Our analysis demonstrated that 70% was the most effective cutoff of adherence in predicting VL suppression in this study. Previous research had suggested that the ideal level of HAART adherence for achieving its benefits was 95%, ²⁴ but advances in HAART since the early 21st century may have changed this. Recent research suggests that HAART regimens containing a nonnucleoside reverse transcriptase inhibitor (NNRTI) may require less stringent adherence than non-NNRTI regimens. ²⁵ Our research provides support for this finding.

Our study has several limitations. First, this is not a random sample, but a cohort of self-selecting individuals who responded to waiting room recruitment. Also, we did not have a more objective method of pill adherence, such as pill counts or electronic pill bottles, to corroborate the VAS estimates.

The VAS administered on ACASI software is a viable method for assessing HAART adherence in a substance-using population.

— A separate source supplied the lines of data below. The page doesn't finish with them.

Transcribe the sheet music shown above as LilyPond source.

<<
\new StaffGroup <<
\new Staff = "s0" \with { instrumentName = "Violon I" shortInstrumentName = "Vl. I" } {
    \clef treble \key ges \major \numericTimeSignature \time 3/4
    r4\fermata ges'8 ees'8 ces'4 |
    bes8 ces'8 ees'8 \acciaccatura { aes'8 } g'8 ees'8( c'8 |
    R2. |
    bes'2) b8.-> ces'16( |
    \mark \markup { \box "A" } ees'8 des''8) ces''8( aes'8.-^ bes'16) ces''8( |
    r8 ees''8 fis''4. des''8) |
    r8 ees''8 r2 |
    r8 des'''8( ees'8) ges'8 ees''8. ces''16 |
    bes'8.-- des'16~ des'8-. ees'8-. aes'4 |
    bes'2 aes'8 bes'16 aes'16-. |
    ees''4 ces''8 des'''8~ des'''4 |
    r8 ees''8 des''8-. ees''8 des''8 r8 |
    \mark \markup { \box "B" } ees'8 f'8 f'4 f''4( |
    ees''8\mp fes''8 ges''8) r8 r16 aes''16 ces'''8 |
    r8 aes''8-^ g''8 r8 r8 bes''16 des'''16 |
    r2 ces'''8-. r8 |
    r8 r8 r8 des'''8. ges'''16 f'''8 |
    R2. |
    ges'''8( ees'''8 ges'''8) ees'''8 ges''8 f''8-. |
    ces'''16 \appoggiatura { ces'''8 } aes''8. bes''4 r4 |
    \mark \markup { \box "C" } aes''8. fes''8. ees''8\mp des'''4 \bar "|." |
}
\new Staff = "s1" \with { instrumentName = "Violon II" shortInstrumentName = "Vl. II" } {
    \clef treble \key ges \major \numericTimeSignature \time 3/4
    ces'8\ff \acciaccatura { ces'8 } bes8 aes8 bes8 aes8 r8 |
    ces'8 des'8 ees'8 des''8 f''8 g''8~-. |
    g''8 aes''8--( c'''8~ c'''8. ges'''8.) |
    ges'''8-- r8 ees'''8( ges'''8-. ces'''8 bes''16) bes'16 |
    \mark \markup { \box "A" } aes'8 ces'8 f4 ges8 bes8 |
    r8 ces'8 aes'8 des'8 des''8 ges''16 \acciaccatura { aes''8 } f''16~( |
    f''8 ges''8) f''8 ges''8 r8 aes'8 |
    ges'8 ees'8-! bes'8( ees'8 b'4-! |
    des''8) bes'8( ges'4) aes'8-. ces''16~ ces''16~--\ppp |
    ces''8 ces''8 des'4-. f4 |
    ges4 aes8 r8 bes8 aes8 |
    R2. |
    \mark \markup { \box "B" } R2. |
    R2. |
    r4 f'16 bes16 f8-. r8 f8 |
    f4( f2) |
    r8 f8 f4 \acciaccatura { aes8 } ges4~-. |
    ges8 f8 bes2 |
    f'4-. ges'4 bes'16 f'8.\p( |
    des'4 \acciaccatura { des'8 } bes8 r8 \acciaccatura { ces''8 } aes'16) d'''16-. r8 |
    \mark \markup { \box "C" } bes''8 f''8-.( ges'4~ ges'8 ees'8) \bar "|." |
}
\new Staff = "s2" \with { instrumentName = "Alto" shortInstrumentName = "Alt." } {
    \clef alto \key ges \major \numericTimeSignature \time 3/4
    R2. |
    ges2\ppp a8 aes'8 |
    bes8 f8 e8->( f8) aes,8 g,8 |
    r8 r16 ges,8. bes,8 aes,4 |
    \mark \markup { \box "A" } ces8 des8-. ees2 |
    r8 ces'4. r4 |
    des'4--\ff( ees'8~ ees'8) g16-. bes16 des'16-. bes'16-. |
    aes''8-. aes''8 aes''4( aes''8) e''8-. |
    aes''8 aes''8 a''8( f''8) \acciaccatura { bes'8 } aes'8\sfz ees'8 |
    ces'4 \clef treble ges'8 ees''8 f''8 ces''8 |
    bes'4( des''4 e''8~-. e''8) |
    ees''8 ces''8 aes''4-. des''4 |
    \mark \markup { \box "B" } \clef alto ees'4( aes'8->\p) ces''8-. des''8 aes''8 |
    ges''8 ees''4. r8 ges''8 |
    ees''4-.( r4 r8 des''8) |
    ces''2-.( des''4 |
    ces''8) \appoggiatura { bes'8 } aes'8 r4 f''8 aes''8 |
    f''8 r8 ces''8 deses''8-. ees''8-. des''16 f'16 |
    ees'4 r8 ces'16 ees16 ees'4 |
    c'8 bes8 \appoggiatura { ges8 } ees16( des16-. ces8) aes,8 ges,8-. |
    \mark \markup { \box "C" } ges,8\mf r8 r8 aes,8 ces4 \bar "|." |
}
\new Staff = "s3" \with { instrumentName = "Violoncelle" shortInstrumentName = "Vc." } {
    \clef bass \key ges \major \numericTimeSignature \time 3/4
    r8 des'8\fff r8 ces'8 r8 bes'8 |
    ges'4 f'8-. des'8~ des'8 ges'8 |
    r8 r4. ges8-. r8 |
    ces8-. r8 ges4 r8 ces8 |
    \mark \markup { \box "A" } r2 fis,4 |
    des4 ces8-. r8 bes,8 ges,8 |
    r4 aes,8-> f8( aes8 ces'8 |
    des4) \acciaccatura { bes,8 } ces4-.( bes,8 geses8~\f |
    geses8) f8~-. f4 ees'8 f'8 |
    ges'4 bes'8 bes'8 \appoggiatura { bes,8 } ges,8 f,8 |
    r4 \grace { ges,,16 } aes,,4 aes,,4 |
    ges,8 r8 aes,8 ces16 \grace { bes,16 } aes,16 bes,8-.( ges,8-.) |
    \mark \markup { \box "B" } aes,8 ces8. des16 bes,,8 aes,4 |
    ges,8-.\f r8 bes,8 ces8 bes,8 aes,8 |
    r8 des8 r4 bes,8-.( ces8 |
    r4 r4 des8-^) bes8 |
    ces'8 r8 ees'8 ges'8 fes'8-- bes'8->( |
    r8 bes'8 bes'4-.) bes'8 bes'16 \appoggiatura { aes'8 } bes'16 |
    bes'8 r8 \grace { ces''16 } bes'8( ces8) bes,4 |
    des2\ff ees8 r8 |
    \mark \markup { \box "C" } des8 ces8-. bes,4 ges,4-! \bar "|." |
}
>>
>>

The benefits of administering the VAS on ACASI over other methods of assessing adherence, such as surveys or pill counts, include that the reporting burden for patients is considerably less. This method can identify individuals who would benefit the most from interventions that increase adherence, and participants may find the VAS shorter and less complicated than other methods of measuring adherence.